The Bill Paxton Page
Born and raised in Fort Worth, Texas, Paxton discovered his
acting aspirations during high school, when he and several friends made
their own movies using hand-held cameras and Super 8 film. Not
content to settle for small-time special effects, the young filmmakers
borrowed guns to shoot holes in cars for one realistic action sequence,
and Paxton went so far as to set his arm on fire for another. His parents
encouraged this sort of adventurous behavior, and they supported
Paxton's decision, at the age of eighteen, to move to Los Angeles after
he had been promised a few weeks of work on an educational film.
Three weeks turned into three years, and when he wasn't hanging
around movie sets, he paid the bills by parking cars at the Beverly Hills
Hotel. He earned his first break at Roger Corman's New World
Pictures, where he worked as a set dresser and eventually won a small
role in Crazy Mama (1975). Convinced that he would get more work
with the benefit of a few acting lessons, Paxton relocated to the East
Coast to study acting under famed drama coach Stella Adler, at New
York University.
When he returned to the West Coast, Paxton's career began to
take shape, with eleven appearances on the silver screen between 1981
and 1986. Following a string of bit parts in critically lauded films (The
Lords of Discipline, Streets of Fire, The Terminator), he landed
major supporting roles in back-to-back movies playing soldier-types: in
Weird Science, he appeared as the sadistic, paramilitary brother of the
nerdy protagonist; in Aliens, he portrayed a rowdy, gun-toting space
marine. You'd think he would have had plenty to do making movies, but
during this same period, Paxton wrote, directed, and produced two
award-winning short films, and cut an album as half of the rock group
Martini Ranch.
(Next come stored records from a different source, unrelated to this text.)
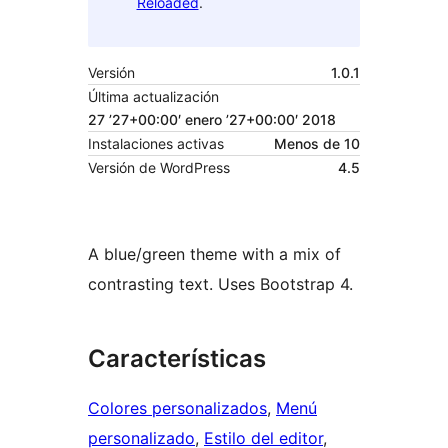
Reloaded
.
Versión
1.0.1
Última actualización
27 ’27+00:00′ enero ’27+00:00′ 2018
Instalaciones activas
Menos de 10
Versión de WordPress
4.5
A blue/green theme with a mix of
contrasting text. Uses Bootstrap 4.
Características
Colores personalizados
, 
Menú
personalizado
, 
Estilo del editor
, 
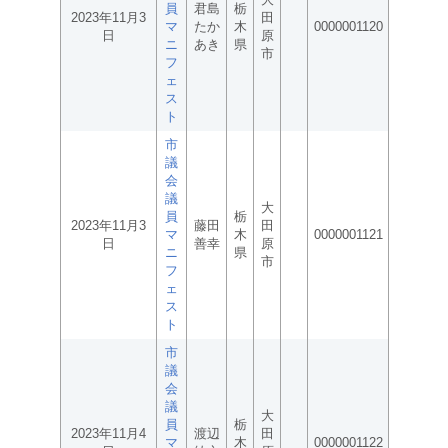
員
君島
栃
2023年11月3
田
マ
たか
木
0000001120
日
原
ニ
あき
県
市
フ
ェ
ス
ト
市
議
会
議
大
員
栃
2023年11月3
藤田
田
マ
木
0000001121
日
善幸
原
ニ
県
市
フ
ェ
ス
ト
市
議
会
議
大
員
栃
2023年11月4
渡辺
田
マ
木
0000001122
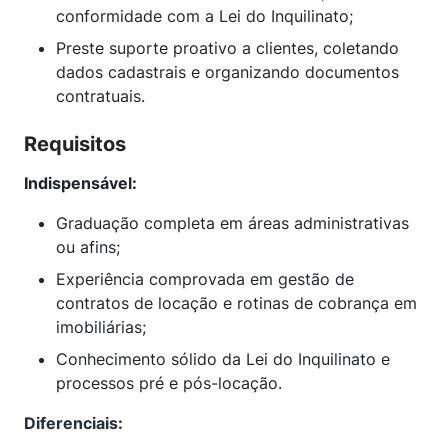
conformidade com a Lei do Inquilinato;
Preste suporte proativo a clientes, coletando
dados cadastrais e organizando documentos
contratuais.
Requisitos
Indispensável:
Graduação completa em áreas administrativas
ou afins;
Experiência comprovada em gestão de
contratos de locação e rotinas de cobrança em
imobiliárias;
Conhecimento sólido da Lei do Inquilinato e
processos pré e pós-locação.
Diferenciais:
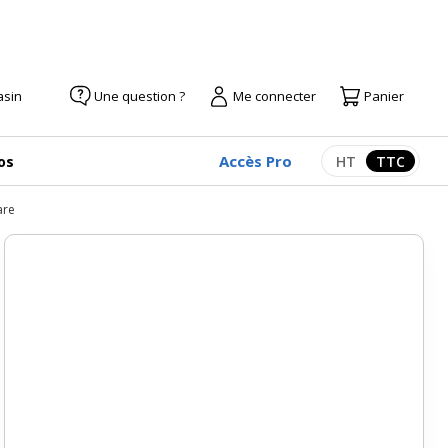
asin
Une question ?
Me connecter
Panier
Accès Pro
os
HT
TTC
Afficher les pr
Afficher
are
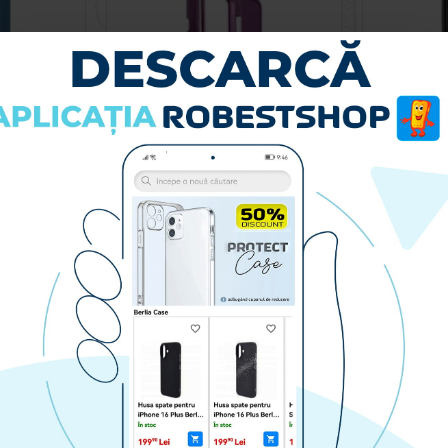
Husa spate pentru Samsung Galaxy S24 Plus Silicon Line - Bleu
Husa spate pentru Samsung Galaxy S24 Plus- Drop case Kickstand Visiniu
69.90 lei
RA
CUMPARA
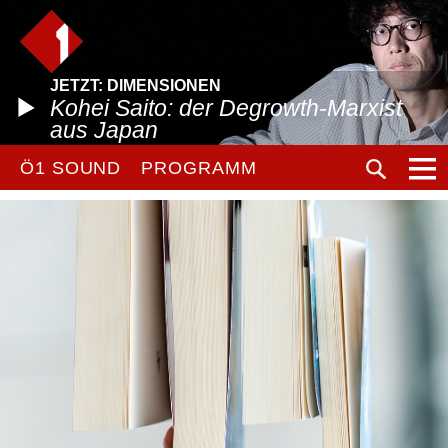
JETZT: DIMENSIONEN
Kohei Saito: der Degrowth-Marxist
aus Japan
Ö1 SOUND
PROGRAMM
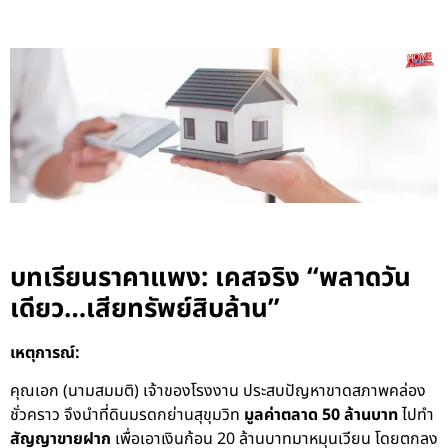
บทเรียนราคาแพง: เคสจริง “พลาดวัน
เดียว…เสียทรัพย์สิบล้าน”
เหตุการณ์:
คุณเอก (นามสมมติ) เจ้าของโรงงาน ประสบปัญหาขาดสภาพคล่อง
ชั่วคราว จึงนำที่ดินมรดกย่านสุขุมวิท
มูลค่าตลาด 50 ล้านบาท
ไปทำ
สัญญาขายฝาก
เพื่อเอาเงินก้อน 20 ล้านบาทมาหมุนเวียน โดยตกลง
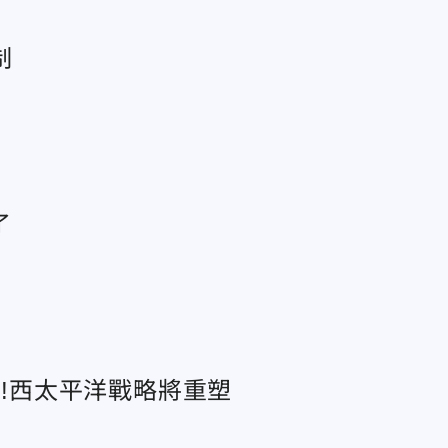
制
了
國!西太平洋戰略將重塑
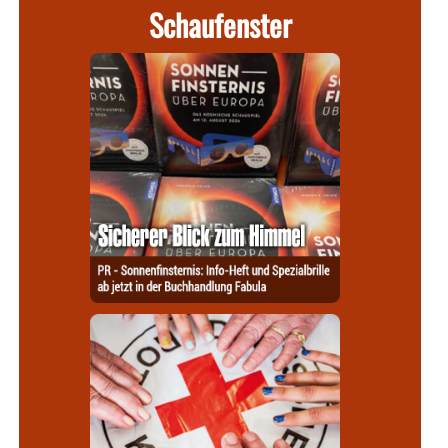
Schaufenster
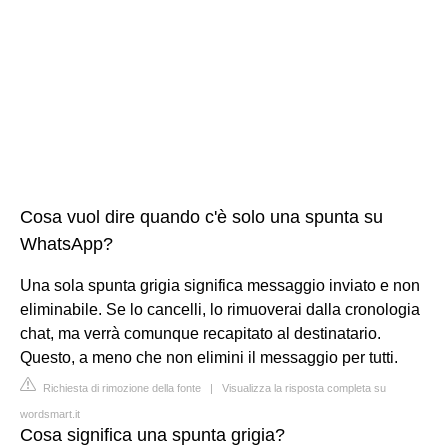
Cosa vuol dire quando c'è solo una spunta su
WhatsApp?
Una sola spunta grigia significa messaggio inviato e non
eliminabile. Se lo cancelli, lo rimuoverai dalla cronologia
chat, ma verrà comunque recapitato al destinatario.
Questo, a meno che non elimini il messaggio per tutti.
Richiesta di rimozione della fonte
|
Visualizza la risposta completa su
wordsmart.it
Cosa significa una spunta grigia?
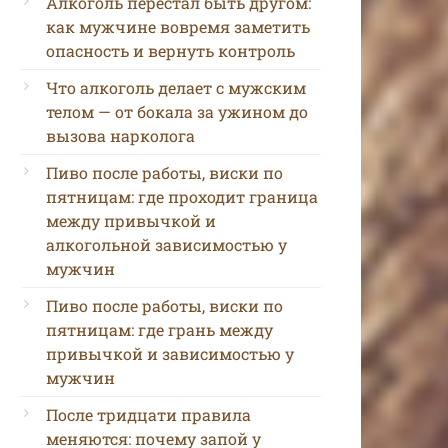
Алкоголь перестал быть другом:
как мужчине вовремя заметить
опасность и вернуть контроль
Что алкоголь делает с мужским
телом — от бокала за ужином до
вызова нарколога
Пиво после работы, виски по
пятницам: где проходит граница
между привычкой и
алкогольной зависимостью у
мужчин
Пиво после работы, виски по
пятницам: где грань между
привычкой и зависимостью у
мужчин
После тридцати правила
меняются: почему запой у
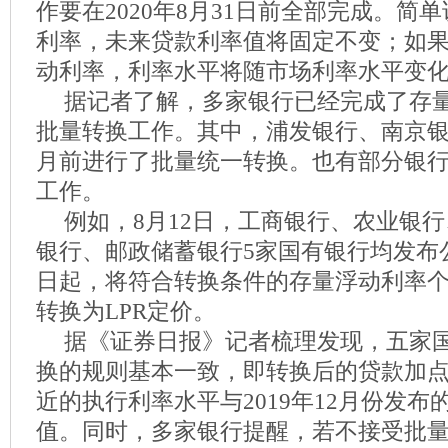
作要在2020年8月31日前全部完成。简
利率，未来贷款利率值将固定不变；如果选
动利率，利率水平将随市场利率水平变
据记者了解，多家银行已经完成了存
批量转换工作。其中，浦发银行、南京银
月前进行了批量统一转换。也有部分银
工作。
例如，8月12日，工商银行、农业银
银行、邮政储蓄银行5家国有银行均发布公
日起，将符合转换条件的存量浮动利率
转换为LPR定价。
据《证券日报》记者梳理发现，五家
换的规则基本一致，即转换后的贷款加
近的执行利率水平与2019年12月份发布
值。同时，多家银行提醒，若不接受批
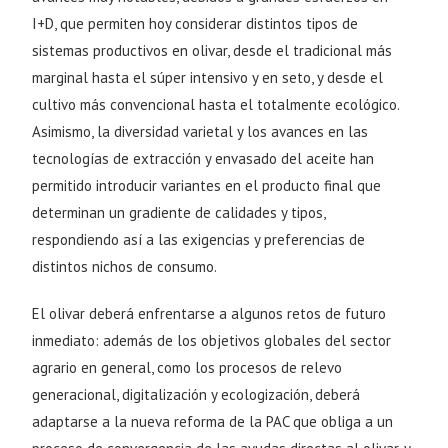
I+D, que permiten hoy considerar distintos tipos de
sistemas productivos en olivar, desde el tradicional más
marginal hasta el súper intensivo y en seto, y desde el
cultivo más convencional hasta el totalmente ecológico.
Asimismo, la diversidad varietal y los avances en las
tecnologías de extracción y envasado del aceite han
permitido introducir variantes en el producto final que
determinan un gradiente de calidades y tipos,
respondiendo así a las exigencias y preferencias de
distintos nichos de consumo.
El olivar deberá enfrentarse a algunos retos de futuro
inmediato: además de los objetivos globales del sector
agrario en general, como los procesos de relevo
generacional, digitalización y ecologización, deberá
adaptarse a la nueva reforma de la PAC que obliga a un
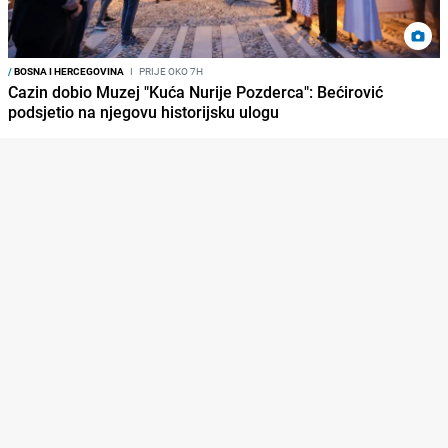
/
BOSNA I HERCEGOVINA
I
PRIJE OKO 7H
Cazin dobio Muzej "Kuća Nurije Pozderca": Bećirović
podsjetio na njegovu historijsku ulogu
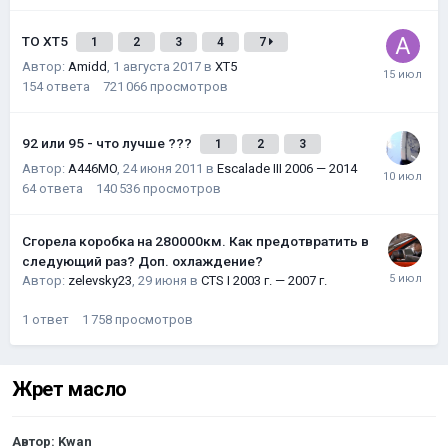
ТО XT5
1
2
3
4
7
Автор:
Amidd
,
1 августа 2017
в
XT5
154
ответа
721 066
просмотров
92 или 95 - что лучше ???
1
2
3
Автор:
A446MO
,
24 июня 2011
в
Escalade III 2006 — 2014
64
ответа
140 536
просмотров
Сгорела коробка на 280000км. Как предотвратить в
следующий раз? Доп. охлаждение?
Автор:
zelevsky23
,
29 июня
в
CTS I 2003 г. — 2007 г.
1
ответ
1 758
просмотров
Жрет масло
Автор:
Kwan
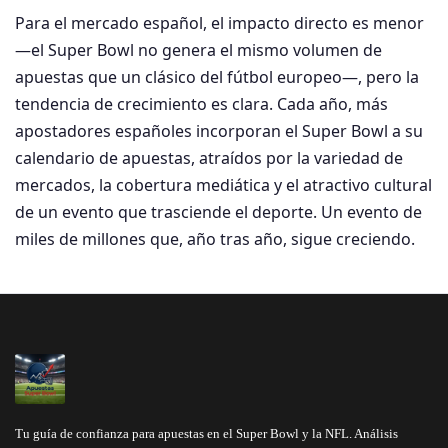
Para el mercado español, el impacto directo es menor
—el Super Bowl no genera el mismo volumen de
apuestas que un clásico del fútbol europeo—, pero la
tendencia de crecimiento es clara. Cada año, más
apostadores españoles incorporan el Super Bowl a su
calendario de apuestas, atraídos por la variedad de
mercados, la cobertura mediática y el atractivo cultural
de un evento que trasciende el deporte. Un evento de
miles de millones que, año tras año, sigue creciendo.
Tu guía de confianza para apuestas en el Super Bowl y la NFL. Análisis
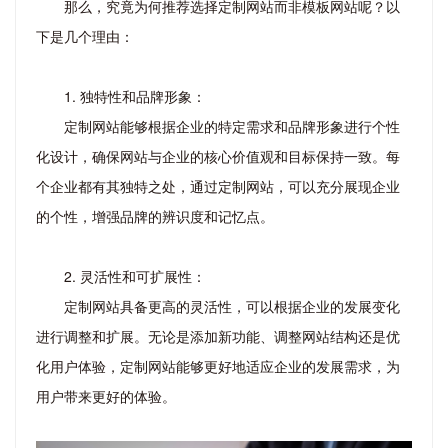
那么，究竟为何推荐选择定制网站而非模板网站呢？以
下是几个理由：
1. 独特性和品牌形象：
定制网站能够根据企业的特定需求和品牌形象进行个性
化设计，确保网站与企业的核心价值观和目标保持一致。每
个企业都有其独特之处，通过定制网站，可以充分展现企业
的个性，增强品牌的辨识度和记忆点。
2. 灵活性和可扩展性：
定制网站具备更高的灵活性，可以根据企业的发展变化
进行调整和扩展。无论是添加新功能、调整网站结构还是优
化用户体验，定制网站能够更好地适应企业的发展需求，为
用户带来更好的体验。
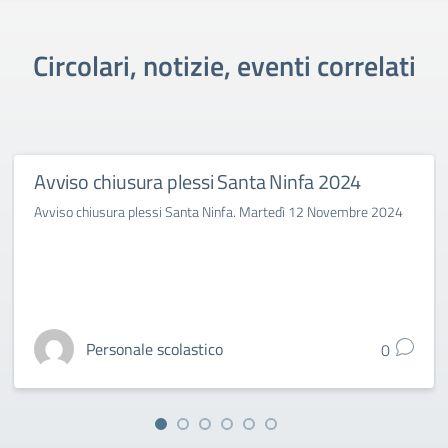
Circolari, notizie, eventi correlati
Avviso chiusura plessi Santa Ninfa 2024
Avviso chiusura plessi Santa Ninfa. Martedì 12 Novembre 2024
Personale scolastico
0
All that, and he still found time to woo and marry Louise
Newbury, whom he met in London in 1982.
Although he continued to take supporting roles in mainstream
action flicks, Paxton defied typecasting by simultaneously appearing in
offbeat, independent productions: he played a boozy vampire with a
weakness for fast cars in Near Dark; he locked lips with a corpse for
The Dark Backward; and he wowed the critics with a rare starring role
as One False Move's flamboyant hick sheriff, Dale "Hurricane" Dixon.
Portraying weirdos may well have solidified his reputation as a gifted
actor, but it was Paxton's ability to play straight-shooters that finally
blew his career potential wide open. Offers began pouring in after his
earnest turn as astronaut and family man Fred Haise in Apollo 13.
Paxton knew exactly what he wanted to do after Apollo 13
touched down, and he took pains to be uncommonly prepared for his
meeting with Twister director Jan De Bont by paying a visit to the grave
of Buster Keaton. Whatever Buster had to say must have been good
advice--Paxton landed a role in what turned out to be one of the biggest
moneymakers in the history of cinema. But don't think that fame has
spoiled Paxton; heck, it hasn't even gotten his name right. Twister was
still tearing through theatres across the land when he made an
appearance at the premiere of Independence Day, where a reporter
asked him what it felt like to be the star of the two blockbuster hit
movies of the summer. It seems Paxton is frequently mistaken for that
other Bill, ID4's alien-battling president, Bill Pullman. But Paxton will go
a long way towards rectifying this case of mistaken identity in an
upcoming string of romantic lead assignments: he mixes it up with Shirley
MacLaine in the big-screen adaptation of Larry McMurtry's The
Evening Star; he falls hard for newcomer Julianna Margulies in the
upcoming Traveler, which also marks his feature-film-producing debut;
and he pairs with oft-corseted Kate Winslet for James Cameron's
Titanic, due to arrive in theatres in 1997.